SELECTED EXTRACT »
- - -
= Anita Figueredo =

Costa Rican-American surgeon and philanthropist

Anita Figueredo

Anita V. Figueredo (August 24, 1916 – February 19, 2010) was an American surgeon and philanthropist, the first woman medical doctor from Costa Rica and the first woman surgeon to practice in San Diego, California. She was posthumously inducted into the San Diego Women's Hall of Fame in 2015.

==Early life and education==
Figueredo was born in Costa Rica, the daughter of Roberto Figueredo, a well-known Cuban-born soccer player. She was raised by her mother, Sarita Villegas, in Spanish Harlem after they immigrated in 1921. She enrolled at Manhattanville College of the Sacred Heart at age 15 with a full scholarship, and graduated in 1936. She was one of four women admitted to Long Island Medical College in her year.

Anita Figueredo was one of the first two women surgical residents at Memorial Hospital for Cancer in New York, during World War II when many male medical students were serving in the military. She was the first woman from Costa Rica to earn a medical degree.

==Career==
While she was a young doctor on staff at Memorial in New York, Figueredo was one of the Pan-American women delegates to formulate a declaration of human rights for the Paris Treaty process in 1946. Figueredo presented the group's resolutions for approval, which was unanimous.

Figueredo spent most of her career as a surgical oncologist at Scripps Memorial Hospital in southern California. She was the first woman surgeon in San Diego. She was known for standing on a stool to perform surgery, as she was under five feet in height.

As a philanthropist, Figueredo co-founded Friends of the Poor in 1982, a charity to bring food, clothing and medical care to underserved places, initially in Baja California; the organization later maintained projects on three continents. In the 1950s she began a long and close association with Mother Teresa. She was also a founding board member of the San Diego College for Women, and a backer of the San Diego Women's Bank.

In 1954, Figueredo was honored by Pope Pius XII with a papal medal, the Pro Ecclesia et Pontifice, for her service work. Figueredo was a trustee of the La Jolla Town Council from 1956 to 1968. In 2009 she won Scripps Memorial Hospital's Lifetime Achievement Award. A biography of Figueredo, written by her oldest daughter Sarita Eastman, was published in 2009.

==Personal life==
Anita Figueredo married fellow doctor William J. Doyle in 1942. They were married 58 years until she was widowed in 1999. They had nine children, six of whom survived her.

Anita Figueredo died in 2010, at age 93, at home in La Jolla, California, after a cerebral hemorrhage. She was posthumously inducted into the San Diego Women's Hall of Fame in 2015.
- - -
ENTRIES SUPPLIED »
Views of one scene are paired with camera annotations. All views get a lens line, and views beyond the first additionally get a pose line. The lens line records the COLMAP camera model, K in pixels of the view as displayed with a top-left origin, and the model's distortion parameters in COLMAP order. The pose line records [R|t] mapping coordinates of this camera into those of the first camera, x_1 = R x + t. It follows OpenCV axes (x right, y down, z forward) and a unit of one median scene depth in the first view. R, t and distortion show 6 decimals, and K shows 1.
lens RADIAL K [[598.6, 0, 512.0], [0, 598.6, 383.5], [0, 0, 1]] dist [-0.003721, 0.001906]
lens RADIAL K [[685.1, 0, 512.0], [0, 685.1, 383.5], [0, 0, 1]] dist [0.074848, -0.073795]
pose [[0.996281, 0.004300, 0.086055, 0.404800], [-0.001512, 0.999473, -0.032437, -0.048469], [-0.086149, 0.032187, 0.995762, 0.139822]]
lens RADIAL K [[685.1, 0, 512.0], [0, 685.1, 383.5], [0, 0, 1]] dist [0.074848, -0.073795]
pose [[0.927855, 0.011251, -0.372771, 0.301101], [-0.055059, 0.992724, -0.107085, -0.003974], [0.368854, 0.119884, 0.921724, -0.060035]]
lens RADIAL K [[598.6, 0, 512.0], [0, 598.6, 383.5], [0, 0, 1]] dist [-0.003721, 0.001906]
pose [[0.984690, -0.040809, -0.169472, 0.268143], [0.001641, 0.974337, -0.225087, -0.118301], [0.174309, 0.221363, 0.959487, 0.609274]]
- - -
ACTIVITY 1 »
Answer these from the article on Anita Figueredo:
(a) In what year did she graduate from Manhattanville College of the Sacred Heart?
(b) In what year did she co-found Friends of the Poor?
(c) Whom did she marry in 1942?
ACTIVITY 2 » Copy the article on Anita Figueredo from "Figueredo spent most" to "feet in height.", substituting "platform" for "stool".
The lines after the article are separate material.

REPLY 1 »
(a) 1936
(b) 1982
(c) William J. Doyle, a fellow doctor

REPLY 2 »
Figueredo spent most of her career as a surgical oncologist at Scripps Memorial Hospital in southern California. She was the first woman surgeon in San Diego. She was known for standing on a platform to perform surgery, as she was under five feet in height.